There were also limitations to our study. First, the Twitter-derived sample precludes the calculation of a response rate and may not be representative of individuals engaged in CLABSI prevention. However, respondents were solicited from the Twitter-followers of 2 health services researchers (TJI, VC) who are actively engaged in scholarly activities pertaining to critically ill patients and hospital-acquired complications. Thus, our sample likely represents a highly motivated subset that engages in these topics on a regular basis—potentially making them more numerate than average clinicians. Second, we did not ask whether the respondents had previously seen CLABSI data specifically, so we cannot stratify by exposure to such data. Third, this study assessed only CLABSI quality metric data; generalizations regarding numeracy with other metrics should be made with caution. However, as many such data are presented in similar formats, we suspect our findings are applicable to similar audit-and-feedback initiatives.
The findings of this study serve as a stimulus for further inquiry. Research of this nature needs to be carried out in samples drawn from specific, policy-relevant populations (eg, infection control practitioners, bedside nurses, intensive care unit directors). Such studies should include longitudinal assessments of numeracy that attempt to mechanistically examine its impact on CLABSI prevention efforts and outcomes. The latter is an important issue as the link between numeracy and behavioral response, while plausible, cannot be assumed, particularly given the complexity of issues related to behavioral modification.33 Additionally, whether alternate presentations of quality data affect numeracy, interpretation, and performance is worthy of further testing; indeed, this has been shown to be the case in other forms of communication.34–37 Until data from larger samples are available, it may be prudent for quality improvement leaders to assess the comprehension of local clinicians regarding feedback and whether lack of adequate comprehension is a barrier to deploying quality improvement interventions.
Quality measurement is a cornerstone of patient safety as it seeks to assess and improve the care delivered at the bedside.
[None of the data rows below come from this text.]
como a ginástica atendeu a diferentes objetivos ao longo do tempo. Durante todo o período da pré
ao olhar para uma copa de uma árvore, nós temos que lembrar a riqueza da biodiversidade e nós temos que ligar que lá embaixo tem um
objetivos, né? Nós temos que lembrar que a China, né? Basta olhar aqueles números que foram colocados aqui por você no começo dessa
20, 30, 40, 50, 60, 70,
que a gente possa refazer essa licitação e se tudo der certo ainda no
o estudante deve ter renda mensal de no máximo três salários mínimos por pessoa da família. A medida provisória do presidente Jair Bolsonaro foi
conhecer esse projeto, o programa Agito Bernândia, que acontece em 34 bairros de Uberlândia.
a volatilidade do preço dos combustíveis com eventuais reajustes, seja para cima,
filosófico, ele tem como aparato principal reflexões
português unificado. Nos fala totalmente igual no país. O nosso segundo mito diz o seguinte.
Rigorous metric development is important; however, ensuring that decision makers understand complex quality metrics may be equally fundamental. Given the cost of examining quality, elucidating the mechanisms of numeracy and interpretation as decision makers engage with quality metric data is necessary, along with whether improved comprehension leads to behavior change. Such inquiry may provide an evidence-base to shape alterations in quality metric deployment that will ensure maximal efficacy in driving practice change.
This work was supported by VA HSR&D IIR-13-079 (TJI). Dr. Chopra is supported by a career development award from the Agency of Healthcare Research and Quality (1-K08-HS022835-01). The views expressed here are the authors’ own and do not necessarily represent the view of the US Government or the Department of Veterans’ Affairs. The authors report no conflicts of interest.